Ao longo de vários anos, os indicadores de inflação dos EUA e a evolução dos preços das commodities principais estiveram altamente sincronizados, formando um sinal económico relativamente estável. No entanto, desde o surto da pandemia de COVID-19 em 2020, este padrão apresentou pela primeira vez uma divergência significativa. Segundo dados do Bureau of Labor Statistics (BLS) dos EUA, até setembro de 2025, o índice de preços ao consumidor (CPI) registou um aumento anual de 3,0%, tendo recuado do pico de 9,1% em 2022 para níveis próximos aos pré-pandemia (cerca de 2%~3%). Paralelamente, o Bloomberg Commodity Index (BCOM) mostra que os preços de commodities-chave como petróleo, trigo, gás natural, soja e café permanecem, em média, cerca de 50% acima dos níveis pré-pandemia. Esta divergência revela a questão central da economia atual: embora os dados oficiais indiquem uma arrefecimento da inflação, o custo de vida real continua elevado, evidenciando as limitações do CPI como indicador de variação anual — ele capta a velocidade das mudanças de preço, mas ignora o fato de que os níveis absolutos de preços já foram permanentemente elevados.

A “arrefecimento aparente” do CPI oculta os riscos reais de preços de commodities em níveis elevados, do aumento do diferencial de custos de vida e da desconexão entre o setor financeiro e o real setor produtivo, sendo que as ferramentas tradicionais de política económica já mostram sinais de insuficiência sob o novo paradigma dominado por restrições de oferta. Por trás desta divergência está uma fissura estrutural que pode transformar uma estabilidade de curto prazo numa crise de longo prazo — seja repetindo o ciclo de estagflação dos anos 70, ou enfrentando uma ruptura de bolha financeira e uma divisão social.

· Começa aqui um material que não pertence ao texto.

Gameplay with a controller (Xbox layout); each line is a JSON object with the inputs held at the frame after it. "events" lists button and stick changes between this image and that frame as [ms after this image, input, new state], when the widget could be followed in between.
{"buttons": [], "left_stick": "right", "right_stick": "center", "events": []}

Análise da composição do CPI — Por que 3% oculta pressões reais

Como medida central da inflação, a distribuição de peso e a lógica estatística do CPI determinam que ele não consegue refletir plenamente a pressão de custos de vida provocada pelos preços elevados das commodities. Em 2025, a estrutura de peso da cesta do CPI nos EUA é: bens representam apenas 24%, serviços 42%, habitação 33% e energia 7%. Esta distribuição explica diretamente por que os preços elevados das commodities não se refletem totalmente no CPI global — não só porque os bens representam uma proporção relativamente baixa na cesta, mas também porque o CPI mede a velocidade de variação de preços ano a ano, e não o nível absoluto de preços. Mesmo que os preços absolutos de bens tenham aumentado significativamente em relação a antes da pandemia, uma desaceleração na sua variação anual reduz o impacto no CPI, criando uma divergência entre os dados e a perceção de aumento de custos.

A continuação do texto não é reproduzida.